Elle s’arrêta enfin, et je fis quelques pas vers elle. Elle me regarda venir, et probablement, malgré la nuit, mes traits lui apparurent. Je vis sa bouche s’entrouvrir et demeurer silencieuse.

Je n’osais pas approcher davantage lorsque je m’aperçus qu’elle vacillait. Le bidon roula sur le sol et je la reçus dans mes bras tremblants. Un long et interminable gémissement sortit de ses lèvres et j’eus peur que des gens n’accourent.

Portant presque ma mère évanouie, je précipitai mes pas vers l’encadrement de la porte où un jeune homme venait d’apparaître. Ce jeune homme était mon frère et il cria, subitement affolé :

— Papa, un monsieur ramène maman ! Elle est malade.

Les heures ont passé. Je demeure immobile et muet devant ma famille qui m’observe en oubliant que la terre tourne.
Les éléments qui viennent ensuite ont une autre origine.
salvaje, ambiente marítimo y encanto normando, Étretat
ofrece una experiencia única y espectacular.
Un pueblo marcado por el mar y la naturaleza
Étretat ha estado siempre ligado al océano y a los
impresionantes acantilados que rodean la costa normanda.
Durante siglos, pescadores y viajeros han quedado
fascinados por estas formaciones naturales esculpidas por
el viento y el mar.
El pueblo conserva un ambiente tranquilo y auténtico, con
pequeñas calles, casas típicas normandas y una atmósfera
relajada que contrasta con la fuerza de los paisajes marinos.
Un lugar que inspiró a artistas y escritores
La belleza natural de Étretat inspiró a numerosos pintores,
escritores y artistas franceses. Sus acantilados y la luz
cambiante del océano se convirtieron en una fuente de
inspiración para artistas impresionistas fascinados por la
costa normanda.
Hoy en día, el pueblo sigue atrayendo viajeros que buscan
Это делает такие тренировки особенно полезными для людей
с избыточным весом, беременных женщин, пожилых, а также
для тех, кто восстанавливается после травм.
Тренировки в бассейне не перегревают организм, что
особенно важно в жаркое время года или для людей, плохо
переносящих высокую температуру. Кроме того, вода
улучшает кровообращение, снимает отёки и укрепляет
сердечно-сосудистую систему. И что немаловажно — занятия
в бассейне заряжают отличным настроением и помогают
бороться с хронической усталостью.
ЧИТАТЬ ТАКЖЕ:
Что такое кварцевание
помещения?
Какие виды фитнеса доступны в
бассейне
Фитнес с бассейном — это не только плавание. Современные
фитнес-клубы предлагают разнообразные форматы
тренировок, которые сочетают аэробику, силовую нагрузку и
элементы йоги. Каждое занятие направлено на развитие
Sur la cheminée insignifiante, j’ai aperçu une photo de moi plus jeune. Auprès de celle-ci, dans un petit verre, quelques fleurs banales finissent de faner.

Les minutes s’écoulent, le temps passe, un silence monumental demeure, l’histoire s’achève. Il faudra autant de temps à ceux qui attendaient qu’à celui qui espérait, pour accepter l’évidence.

Je comprends aussi que mon retour va amener des complications pour tout le monde et qu’il a fallu aussi du courage pour ne plus l’espérer. Le voisinage n’apprendra pas tout de suite ma venue, et notre bonheur devra rester clandestin. La chambre de ma sœur, qui s’est mariée entre-temps, sera mon refuge pour quelques jours où je demeurerai prostré dans ma fatigue anesthésiante.

L’armée française recueillera mes pas par la suite. La douce armée française vainqueur fera une petite place au vaincu que je suis. Elle sera un transfert inattendu à mon malaise. Elle sera le sas que je souhaitais. J’y serai bien entendu le boche maudit à qui l’on accorde une grande complaisance. J’y goûterai ce que les autres appellent l’ennui et l’apprécierai même. La discipline d’autrefois me permettra d’être involontairement le premier sur les rangs et je devrai me surveiller pour ne pas agacer les autres. J’y connaîtrai des gens haineux mais aussi d’aimables qui admettront mon aventure en bloc et m’offriront un verre de bière pour me faire oublier.

Mes parents m’imposeront un silence absolu et jamais conversation sur ce qui me soulagerait de raconter ne sera envisagé.

J’écouterai avec beaucoup d’attention l’histoire des héros d’en face, des héros tout court auxquels je n’ai pas eu la chance d’appartenir.

Des gens haineux me poursuivront de leur malédiction, ne voyant dans mon passé qu’une manifestation de cupidité et une faute condamnable. D’autres comprendront peut-être un jour que l’on peut aimer les mêmes vertus de l’autre côté de l’orage et que la douleur est internationale.

L’armée française, dans laquelle j’ai pris un engagement de trois ans, ne me gardera finalement que dix mois. Malgré son bien-être, j’y tomberai sérieusement malade, et l’on me renverra chez moi en fin de compte.

Néanmoins, avant cela, je participerai à un grand défilé à Paris en 46. Un long recueillement aux morts y sera fait. J’y joignis silencieusement des noms :

Ernst Neubach, Lensen, Wiener, Wesreidau, Prinz, Solma, Hoth, Olensheim, Sperlovski, Smellens, Dunde, Kellermann, Freivitch, Ballers, Frösch, Woortenbeck, Siemenleis…

Je refuse de joindre celui de Paula… Je n’oublierai jamais celui de Halls, ni ceux de Lindberg, Pferham, Wollers… Et leur souvenir demeure en moi comme une fervente prière.

Il y a, aussi, un autre homme qu’il me faut oublier, il s’appelait Sajer et je crois lui avoir pardonné.